Decide on a Budget-Friendly Destination
Planning a family vacation starts with deciding on a destination that fits your budget. Take advantage of package rates, if possible. For example, Disneyland family packages can include your hotel stay, park entry tickets, early admission and the possibility of upgrades. Air and ground transportation may also be included in some packages. Pricing a vacation package from one source gives you a more realistic expectation of the total price of your trip, excluding spending money.
Set a Realistic Savings Target Date and Amount
When you have a tentative price for that vacation, figure out how long it will take to save the amount you'll need.

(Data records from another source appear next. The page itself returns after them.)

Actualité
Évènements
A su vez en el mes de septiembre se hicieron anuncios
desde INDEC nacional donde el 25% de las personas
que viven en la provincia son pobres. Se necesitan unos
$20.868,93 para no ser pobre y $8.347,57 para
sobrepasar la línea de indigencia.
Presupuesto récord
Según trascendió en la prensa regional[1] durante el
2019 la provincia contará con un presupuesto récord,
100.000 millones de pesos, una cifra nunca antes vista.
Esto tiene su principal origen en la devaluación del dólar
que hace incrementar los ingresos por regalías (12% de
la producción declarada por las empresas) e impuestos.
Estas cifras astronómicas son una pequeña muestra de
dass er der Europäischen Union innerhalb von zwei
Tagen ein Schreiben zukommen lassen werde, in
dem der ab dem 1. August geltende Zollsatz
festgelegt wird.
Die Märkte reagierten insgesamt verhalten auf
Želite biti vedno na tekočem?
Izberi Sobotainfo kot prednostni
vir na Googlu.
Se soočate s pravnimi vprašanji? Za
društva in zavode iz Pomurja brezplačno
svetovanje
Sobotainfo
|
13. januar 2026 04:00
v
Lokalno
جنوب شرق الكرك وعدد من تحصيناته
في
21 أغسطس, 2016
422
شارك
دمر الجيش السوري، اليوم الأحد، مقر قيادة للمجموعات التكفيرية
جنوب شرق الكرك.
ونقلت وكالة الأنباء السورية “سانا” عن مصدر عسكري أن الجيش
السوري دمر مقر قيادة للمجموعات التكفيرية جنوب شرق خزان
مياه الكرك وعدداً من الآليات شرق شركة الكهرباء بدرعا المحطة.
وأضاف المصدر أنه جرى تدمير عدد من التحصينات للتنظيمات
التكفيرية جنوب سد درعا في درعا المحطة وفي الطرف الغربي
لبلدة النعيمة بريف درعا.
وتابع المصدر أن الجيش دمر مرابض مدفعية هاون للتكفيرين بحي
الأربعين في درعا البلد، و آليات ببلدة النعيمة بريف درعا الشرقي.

For example, if a four-night stay in Disneyland will cost roughly $2,000 for a family of four, and the trip is six months away, you'll need to save about $350 a month to pay for the trip.
Saving $400 a month would be even better because it gives you a cushion for unexpected expenses. If this seems unrealistic, change your target date or plan on staying at one of the less expensive hotels nearby to your destination instead of one inside the resort.
After you've budgeted a realistic monthly amount, it's time to start saving. You may have to prebook and prepay for the trip, but the money you save can be used to pay off the credit card bill before you leave.
Open a Second Savings Account
Chances are, you already have a checking and savings account. Opening a second savings account dedicated to your family vacation not only helps keep your savings target on track, but it prevents you from easily pulling additional funds from your emergency nest egg. You know it's safe to spend whatever cash is in that second account because those funds have been budgeted for vacation. Periodically sharing the progress of that second account with the family can help curb unnecessary spending.
Get the Kids Involved in Saving
If your children are old enough to earn an allowance, they're old enough to understand the concept of saving toward a goal. This is another place where that second savings account can come in handy. Sit down with the family early in the vacation planning progress and discuss how much money that vacation will cost. Set up a savings jar so everyone can throw in excess change, which will go into the vacation savings account. As the account's balance grows, your kids will see that they're helping to make their vacation a reality.